UNO de los espectáculos más deplorables de nuestra época, consecuencia inevitable del grado de saturación «ideológica» que padecemos (aunque llamar «ideología» al cerrilismo partidista tal vez sea excesivo), lo constituye el empeño por «interpretar» la realidad conforme a unas «ideas» preconcebidas (en realidad, automatismos que ... nos han metido en el cerebro, a modo de implantes). Por supuesto, si la realidad no se ajusta a tales ideas preconcebidas o automatismos, se niega la realidad y santas pascuas. Tales «interpretaciones» de la realidad (que son inducidas) tienen su origen en aquellos ámbitos de poder donde se ha decidido que el mejor modo de tiranizar a la gente y de esterilizar sus energías espirituales es tenerla perennemente encizañada, aun en las cuestiones más nimias (y también, por supuesto, en las cuestiones más trascendentales). Luego, a través de la propaganda, tales «interpretaciones» de la realidad acaban empapando, como una lluvia fina, la conciencia de la gente, que llega a dimitir del sentido común para ceder espacio a esa borra execrable de consignas cerriles que nos mantienen enzarzados con el vecino, la novia o el compañero de trabajo. Alguien debería preocuparse de estudiar cómo esta saturación «ideológica» se ha llegado a convertir en uno de los mayores instrumentos de dominio; y en la causa más evidente de la decadencia de las sociedades occidentales.

Una prueba de esta deplorable saturación «ideológica» la tenemos en los intentos de «interpretar» las causas del accidente de tren de Santiago: hay una interpretación que trata de cargar las tintas en la negligencia o irresponsabilidad del maquinista, que en realidad no pretende otra cosa sino exonerar de culpa a las autoridades ferroviarias (y, por extensión, gubernativas); hay otra interpretación que, por el contrario, enfatiza las deficiencias de la vía férrea o de los sistemas de seguridad que regulan la velocidad de los trenes, en un esfuerzo por caracterizar el accidente como una consecuencia inevitable de los «recortes» gubernativos. A nadie en su sano juicio (quiero decir, a nadie que no tenga las meninges destrozadas por el cerrilismo partidista) se le ocurriría extraer de semejante hecatombe ventajas para la facción o bandería política a la que se adscribe, o perjuicios para la facción o bandería adversa; y, desde luego, nadie en su sano juicio se resistiría a aceptar tales perjuicios, una vez que la investigación hubiese determinado (hasta donde una investigación puede determinar) lo que verdaderamente sucedió. Pero ya hemos comprobado que aquí no rige el sentido común: antes de que la investigación se haya ni siquiera iniciado, el maquinista ha sido crucificado por unos, mientras otros culpan a un gobierno que, en su obsesión de ahorro, llega a descuidar la seguridad de sus gobernados. Y ya los setenta y ocho muertos del accidente sólo son piedras que se pueden arrojar los unos a los otros (aunque, eso sí, ensayando mucho pucherito compungido y asistiendo a todos los minutines de silencio que se les pongan por delante).

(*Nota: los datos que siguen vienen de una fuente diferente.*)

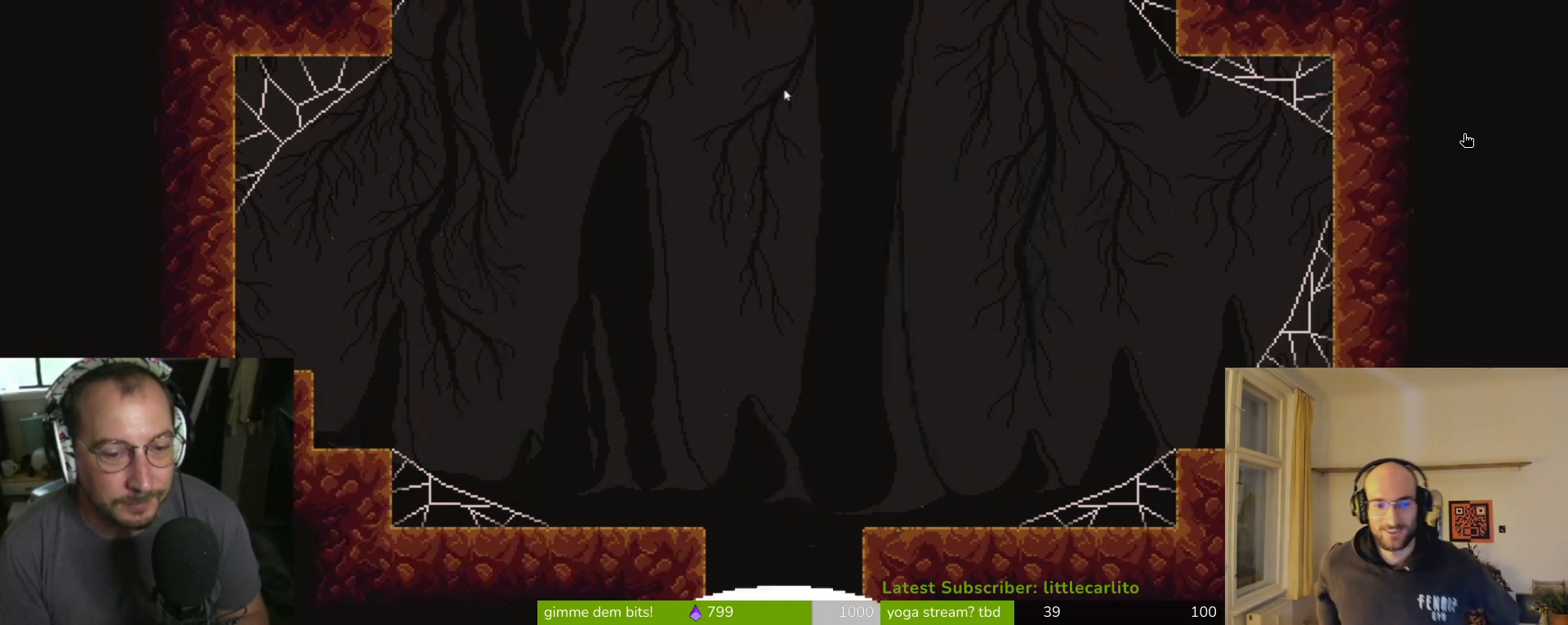
{"dt_ms": 500, "buttons": [], "left_stick": "center", "right_stick": "center", "events": [[433, "left_stick", "center"]]}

Entretanto, la pobre gente arrasada por el cerrilismo partidista llega a creer absurdamente que si los maquinistas cumpliesen escrupulosamente los límites de velocidad o si el gobierno se gastara un pastón en mejorar la seguridad de las líneas férreas no habría más accidentes de tren. Pero accidentes seguirá habiendo; y entonces el cerrilismo partidista buscará nuevas causas. Porque en España, que es país de arbitristas, nunca nos faltarán causas peregrinas para tirarnos los muertos a la cabeza, hasta descalabrarnos.